»»
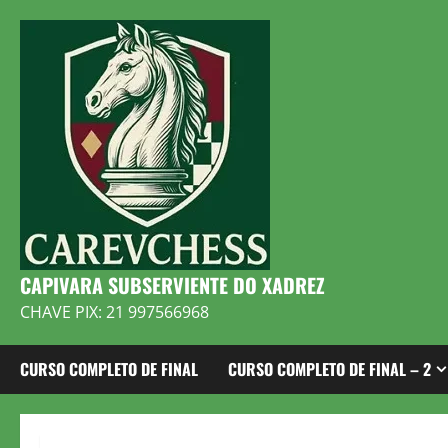
Skip
to
content
CAPIVARA SUBSERVIENTE DO XADREZ
CHAVE PIX: 21 997566968
CURSO COMPLETO DE FINAL
CURSO COMPLETO DE FINAL – 2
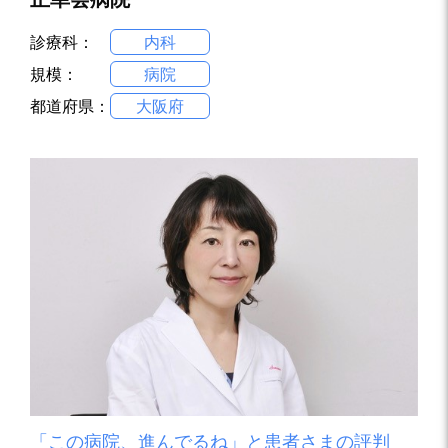
診療科：
内科
規模：
病院
都道府県：
大阪府
「この病院、進んでるね」と患者さまの評判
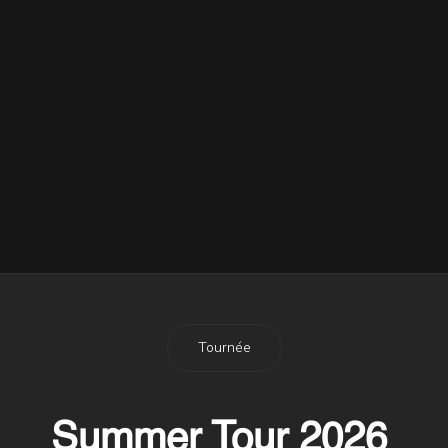
Morrissey refuse de chanter en
duo avec Robbie
4 Février 2005
Karl Brazil
18 Octobre 2009
Pascal Obispo reprend Feel
13 Avril 2010
Tournée
Summer Tour 2026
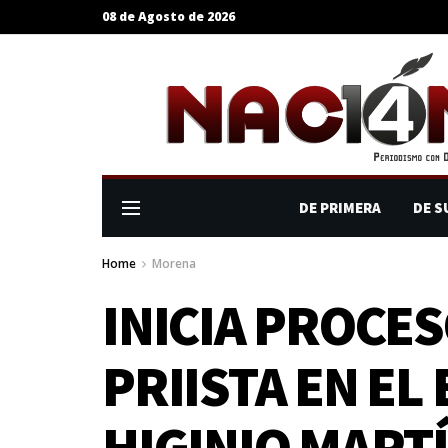
08 de Agosto de 2026
DE PRIMERA
DE S
Home
Morena
INICIA PROCE
PRIISTA EN E
HIGINIO MART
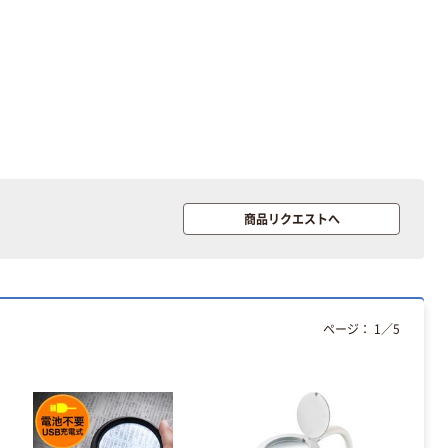
サンスター文具
本気プライス
ミニパズルセッ
開梱カッター＆
ト
レターオープナ
￥770~
ー SHUTTO（シ
（税込）
ュット）サンス
商品リクエストへ
￥549~
（税込）
ター文具
サンスター文具
かどまるん
人気商品
￥4,043~
サンスター文具
（税込）
かどまる フィッ
ページ：
1
／
5
ト コーナーカッ
ター S4765087
￥1,100
（税込）
1個
カゴへ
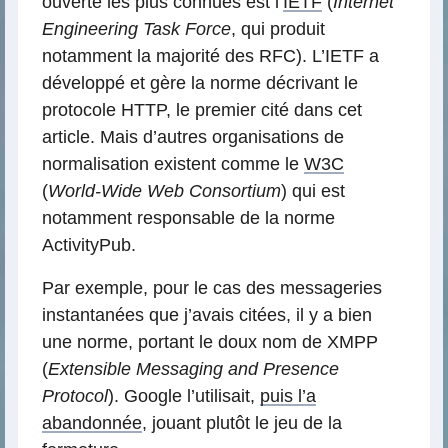
ouverte les plus connues est l’
IETF
(
Internet
Engineering Task Force
, qui produit
notamment la majorité des RFC). L’IETF a
développé et gère la norme décrivant le
protocole HTTP, le premier cité dans cet
article. Mais d’autres organisations de
normalisation existent comme le
W3C
(
World-Wide Web Consortium
) qui est
notamment responsable de la norme
ActivityPub.
Par exemple, pour le cas des messageries
instantanées que j’avais citées, il y a bien
une norme, portant le doux nom de XMPP
(
Extensible Messaging and Presence
Protocol
). Google l’utilisait,
puis l’a
abandonnée
, jouant plutôt le jeu de la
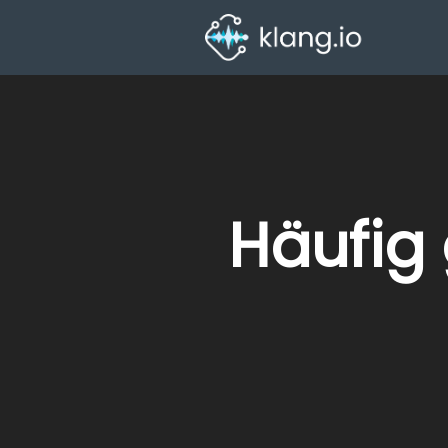
Häufig 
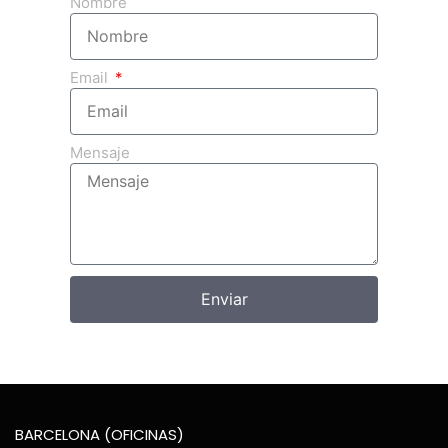
Nombre
Email
Mensaje
Enviar
BARCELONA (OFICINAS)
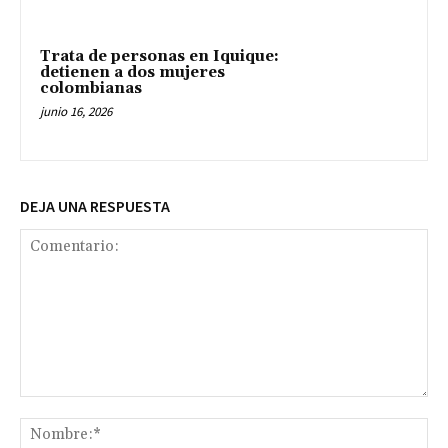
Trata de personas en Iquique:
detienen a dos mujeres
colombianas
junio 16, 2026
DEJA UNA RESPUESTA
Comentario:
No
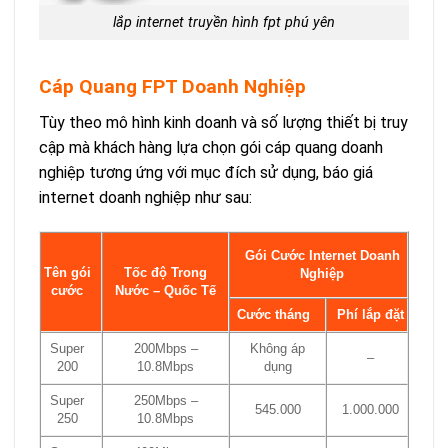
lắp internet truyền hình fpt phú yên
Cáp Quang FPT Doanh Nghiệp
Tùy theo mô hình kinh doanh và số lượng thiết bị truy
cập mà khách hàng lựa chọn gói cáp quang doanh
nghiệp tương ứng với mục đích sử dụng, báo giá
internet doanh nghiệp như sau:
Gói Cước Internet Doanh
Tên gói
Tốc độ Trong
Nghiệp
cước
Nước – Quốc Tế
Cước tháng
Phí lắp đặt
Super
200Mbps –
Không áp
–
200
10.8Mbps
dụng
Super
250Mbps –
545.000
1.000.000
250
10.8Mbps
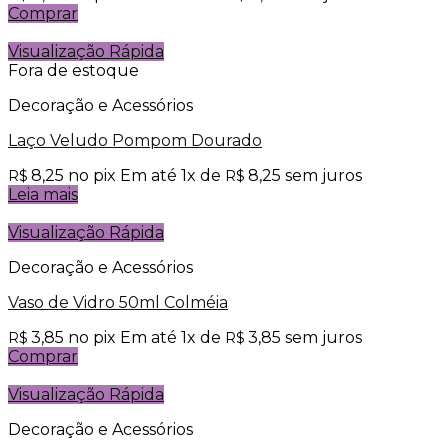
Comprar
Visualização Rápida
Fora de estoque
Decoração e Acessórios
Laço Veludo Pompom Dourado
8,25
no pix
Em até
1
x de
8,25
sem juros
R$
R$
Leia mais
Visualização Rápida
Decoração e Acessórios
Vaso de Vidro 50ml Colméia
3,85
no pix
Em até
1
x de
3,85
sem juros
R$
R$
Comprar
Visualização Rápida
Decoração e Acessórios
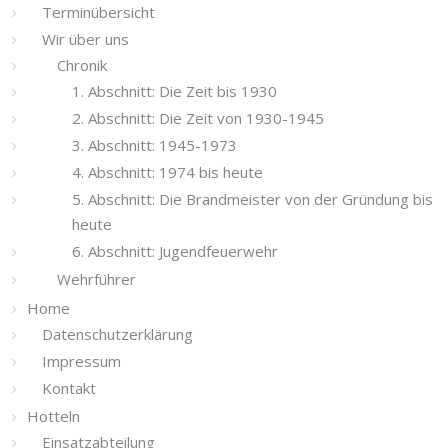
Terminübersicht
Wir über uns
Chronik
1. Abschnitt: Die Zeit bis 1930
2. Abschnitt: Die Zeit von 1930-1945
3. Abschnitt: 1945-1973
4. Abschnitt: 1974 bis heute
5. Abschnitt: Die Brandmeister von der Gründung bis
heute
6. Abschnitt: Jugendfeuerwehr
Wehrführer
Home
Datenschutzerklärung
Impressum
Kontakt
Hotteln
Einsatzabteilung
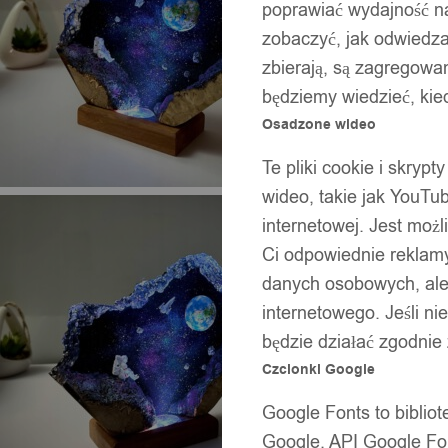
poprawiać wydajność na
zobaczyć, jak odwiedzaj
zbierają, są zagregowan
będziemy wiedzieć, kie
Osadzone wideo
Te pliki cookie i skryp
wideo, takie jak YouTu
internetowej. Jest moż
Ci odpowiednie reklamy
danych osobowych, ale 
internetowego. Jeśli ni
będzie działać zgodnie
Czcionki Google
Google Fonts to bibli
Google. API Google Fon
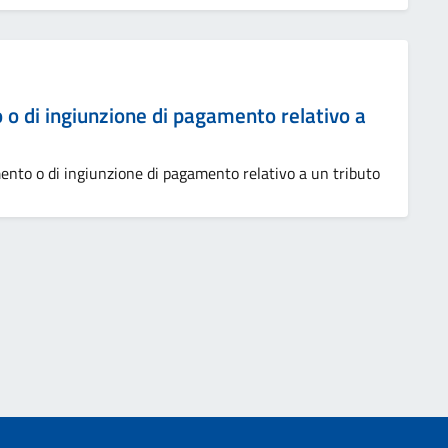
o o di ingiunzione di pagamento relativo a
mento o di ingiunzione di pagamento relativo a un tributo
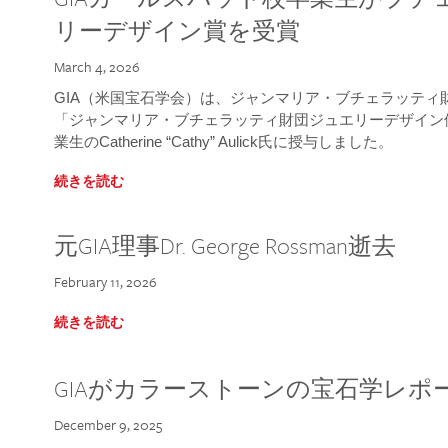
リーデザイン賞を受賞
March 4, 2026
GIA（米国宝石学会）は、ジャンマリア・ブチェラッティ財団
「ジャンマリア・ブチェラッティ財団ジュエリーデザイン優
業生のCatherine “Cathy” Aulick氏に授与しました。
続きを読む
元GIA理事Dr. George Rossman逝去
February 11, 2026
続きを読む
GIAがカラーストーンの宝石学レポ
December 9, 2025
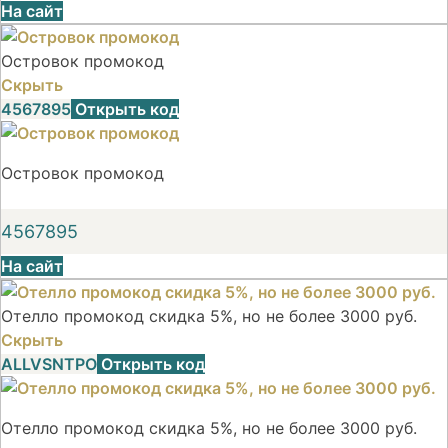
На сайт
Островок промокод
Скрыть
4567895
Открыть код
Островок промокод
4567895
На сайт
Отелло промокод скидка 5%, но не более 3000 руб.
Скрыть
ALLVSNTPO
Открыть код
Отелло промокод скидка 5%, но не более 3000 руб.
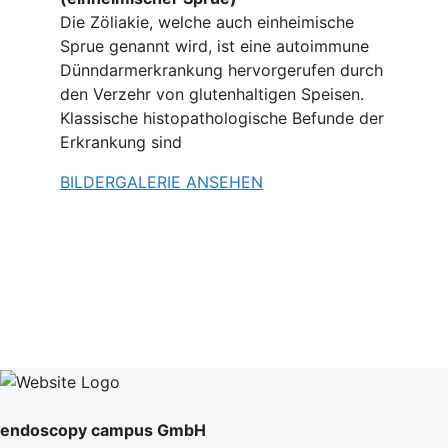
Die Zöliakie, welche auch einheimische
Sprue genannt wird, ist eine autoimmune
Dünndarmerkrankung hervorgerufen durch
den Verzehr von glutenhaltigen Speisen.
Klassische histopathologische Befunde der
Erkrankung sind
BILDERGALERIE ANSEHEN
endoscopy campus GmbH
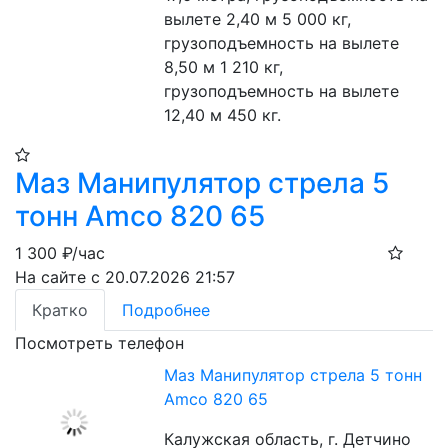
вылете 2,40 м 5 000 кг, 
грузоподъемность на вылете 
8,50 м 1 210 кг, 
грузоподъемность на вылете 
12,40 м 450 кг.
Маз Манипулятор стрела 5
тонн Amco 820 65
1 300
₽/час
На сайте с 20.07.2026 21:57
Кратко
Подробнее
Посмотреть телефон
Маз Манипулятор стрела 5 тонн
Amco 820 65
Калужская область, г. Детчино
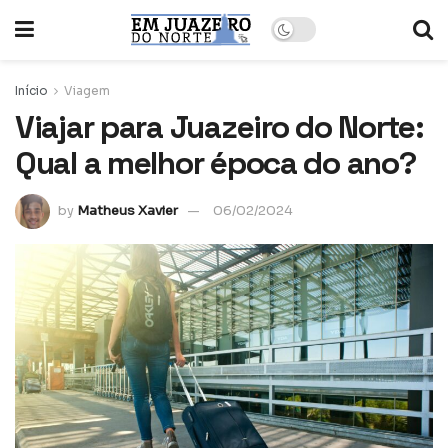
Início
Viagem
Viajar para Juazeiro do Norte:
Qual a melhor época do ano?
by
Matheus Xavier
06/02/2024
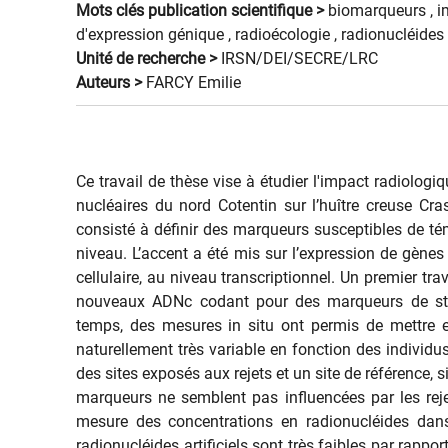
Mots clés publication scientifique >
biomarqueurs ,
i
d'expression génique ,
radioécologie ,
radionucléides 
Unité de recherche >
IRSN/DEI/SECRE/LRC
Auteurs >
FARCY Emilie
Ce travail de thèse vise à étudier l'impact radiologiq
nucléaires du nord Cotentin sur l’huître creuse Cra
consisté à définir des marqueurs susceptibles de tém
niveau. L’accent a été mis sur l’expression de gènes
cellulaire, au niveau transcriptionnel. Un premier tr
nouveaux ADNc codant pour des marqueurs de stre
temps, des mesures in situ ont permis de mettre 
naturellement très variable en fonction des individ
des sites exposés aux rejets et un site de référence, s
marqueurs ne semblent pas influencées par les rejets
mesure des concentrations en radionucléides dans
radionucléides artificiels sont très faibles par rapport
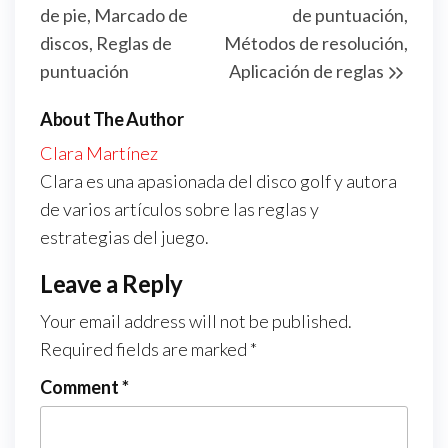
de pie, Marcado de
de puntuación,
discos, Reglas de
Métodos de resolución,
puntuación
Aplicación de reglas
About The Author
Clara Martínez
Clara es una apasionada del disco golf y autora
de varios artículos sobre las reglas y
estrategias del juego.
Leave a Reply
Your email address will not be published.
Required fields are marked
*
Comment
*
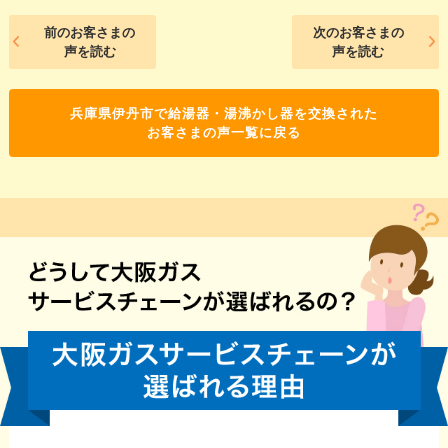
前のお客さまの
次のお客さまの
声を読む
声を読む
兵庫県伊丹市で給湯器・湯沸かし器を交換された
お客さまの声一覧に戻る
««
» **Directions for this task**
Write out every line of the entries above again with "Leave a Reply" swapped for "Post a Reply" and nothing else changed. Leave the pictures out.

» **Response to this exercise**
Skip
to
content
CAPIVARA SUBSERVIENTE DO XADREZ
CHAVE PIX: 21 997566968
CURSO COMPLETO DE FINAL
CURSO COMPLETO DE FINAL – 2
診療科：
内科
規模：
病院
都道府県：
大阪府
「この病院、進んでるね」と患者さまの評判
Morrissey refuse de chanter en
duo avec Robbie
4 Février 2005
Karl Brazil
18 Octobre 2009
Pascal Obispo reprend Feel
13 Avril 2010
Tournée
Summer Tour 2026
08 de Agosto de 2026
DE PRIMERA
DE S
Home
Morena
INICIA PROCE
PRIISTA EN E
HIGINIO MART
サンスター文具
本気プライス
ミニパズルセッ
開梱カッター＆
ト
レターオープナ
￥770~
ー SHUTTO（シ
（税込）
ュット）サンス
商品リクエストへ
￥549~
（税込）
ター文具
サンスター文具
かどまるん
人気商品
￥4,043~
サンスター文具
（税込）
かどまる フィッ
ページ：
1
／
5
ト コーナーカッ
ター S4765087
￥1,100
（税込）
1個
カゴへ
ouverte les plus connues est l’
IETF
(
Internet
Engineering Task Force
, qui produit
notamment la majorité des RFC). L’IETF a
développé et gère la norme décrivant le
protocole HTTP, le premier cité dans cet
article. Mais d’autres organisations de
normalisation existent comme le
W3C
(
World-Wide Web Consortium
) qui est
notamment responsable de la norme
ActivityPub.
Par exemple, pour le cas des messageries
instantanées que j’avais citées, il y a bien
une norme, portant le doux nom de XMPP
(
Extensible Messaging and Presence
Protocol
). Google l’utilisait,
puis l’a
abandonnée
, jouant plutôt le jeu de la
Häufig 
Nombre
Email
Mensaje
Enviar
BARCELONA (OFICINAS)
Trata de personas en Iquique:
detienen a dos mujeres
colombianas
junio 16, 2026
DEJA UNA RESPUESTA
Comentario:
No
lắp internet truyền hình fpt phú yên
Cáp Quang FPT Doanh Nghiệp
Tùy theo mô hình kinh doanh và số lượng thiết bị truy
cập mà khách hàng lựa chọn gói cáp quang doanh
nghiệp tương ứng với mục đích sử dụng, báo giá
internet doanh nghiệp như sau:
Gói Cước Internet Doanh
Tên gói
Tốc độ Trong
Nghiệp
cước
Nước – Quốc Tế
Cước tháng
Phí lắp đặt
Super
200Mbps –
Không áp
–
200
10.8Mbps
dụng
Super
250Mbps –
545.000
1.000.000
250
10.8Mbps
Comprar
Visualização Rápida
Fora de estoque
Decoração e Acessórios
Laço Veludo Pompom Dourado
8,25
no pix
Em até
1
x de
8,25
sem juros
R$
R$
Leia mais
Visualização Rápida
Decoração e Acessórios
Vaso de Vidro 50ml Colméia
3,85
no pix
Em até
1
x de
3,85
sem juros
R$
R$
Comprar
Visualização Rápida
Decoração e Acessórios
Terminübersicht
Wir über uns
Chronik
1. Abschnitt: Die Zeit bis 1930
2. Abschnitt: Die Zeit von 1930-1945
3. Abschnitt: 1945-1973
4. Abschnitt: 1974 bis heute
5. Abschnitt: Die Brandmeister von der Gründung bis
heute
6. Abschnitt: Jugendfeuerwehr
Wehrführer
Home
Datenschutzerklärung
Impressum
Kontakt
Hotteln
Einsatzabteilung
poprawiać wydajność na
zobaczyć, jak odwiedzaj
zbierają, są zagregowan
będziemy wiedzieć, kie
Osadzone wideo
Te pliki cookie i skryp
wideo, takie jak YouTu
internetowej. Jest moż
Ci odpowiednie reklamy
danych osobowych, ale 
internetowego. Jeśli ni
będzie działać zgodnie
Czcionki Google
Google Fonts to bibli
Google. API Google Fon
o o di ingiunzione di pagamento relativo a
mento o di ingiunzione di pagamento relativo a un tributo
リーデザイン賞を受賞
March 4, 2026
GIA（米国宝石学会）は、ジャンマリア・ブチェラッティ財団
「ジャンマリア・ブチェラッティ財団ジュエリーデザイン優
業生のCatherine “Cathy” Aulick氏に授与しました。
続きを読む
元GIA理事Dr. George Rossman逝去
February 11, 2026
続きを読む
GIAがカラーストーンの宝石学レポ
December 9, 2025
На сайт
Островок промокод
Скрыть
4567895
Открыть код
Островок промокод
4567895
На сайт
Отелло промокод скидка 5%, но не более 3000 руб.
Скрыть
ALLVSNTPO
Открыть код
Отелло промокод скидка 5%, но не более 3000 руб.
Die Zöliakie, welche auch einheimische
Sprue genannt wird, ist eine autoimmune
Dünndarmerkrankung hervorgerufen durch
den Verzehr von glutenhaltigen Speisen.
Klassische histopathologische Befunde der
Erkrankung sind
BILDERGALERIE ANSEHEN
endoscopy campus GmbH
вылете 2,40 м 5 000 кг, 
грузоподъемность на вылете 
8,50 м 1 210 кг, 
грузоподъемность на вылете 
12,40 м 450 кг.
Маз Манипулятор стрела 5
тонн Amco 820 65
1 300
₽/час
На сайте с 20.07.2026 21:57
Кратко
Подробнее
Посмотреть телефон
Маз Манипулятор стрела 5 тонн
Amco 820 65
Калужская область, г. Детчино
Início
Viagem
Viajar para Juazeiro do Norte:
Qual a melhor época do ano?
by
Matheus Xavier
06/02/2024
Mots clés publication scientifique >
biomarqueurs ,
i
d'expression génique ,
radioécologie ,
radionucléides 
Unité de recherche >
IRSN/DEI/SECRE/LRC
Auteurs >
FARCY Emilie
Ce travail de thèse vise à étudier l'impact radiologiq
nucléaires du nord Cotentin sur l’huître creuse Cra
consisté à définir des marqueurs susceptibles de tém
niveau. L’accent a été mis sur l’expression de gènes
cellulaire, au niveau transcriptionnel. Un premier tr
nouveaux ADNc codant pour des marqueurs de stre
temps, des mesures in situ ont permis de mettre 
naturellement très variable en fonction des individ
des sites exposés aux rejets et un site de référence, s
marqueurs ne semblent pas influencées par les rejets
mesure des concentrations en radionucléides dans
radionucléides artificiels sont très faibles par rapport
de pie, Marcado de
de puntuación,
discos, Reglas de
Métodos de resolución,
puntuación
Aplicación de reglas
About The Author
Clara Martínez
Clara es una apasionada del disco golf y autora
de varios artículos sobre las reglas y
estrategias del juego.
Post a Reply
Your email address will not be published.
Required fields are marked
*
Comment
*
前のお客さまの
次のお客さまの
声を読む
声を読む
兵庫県伊丹市で給湯器・湯沸かし器を交換された
お客さまの声一覧に戻る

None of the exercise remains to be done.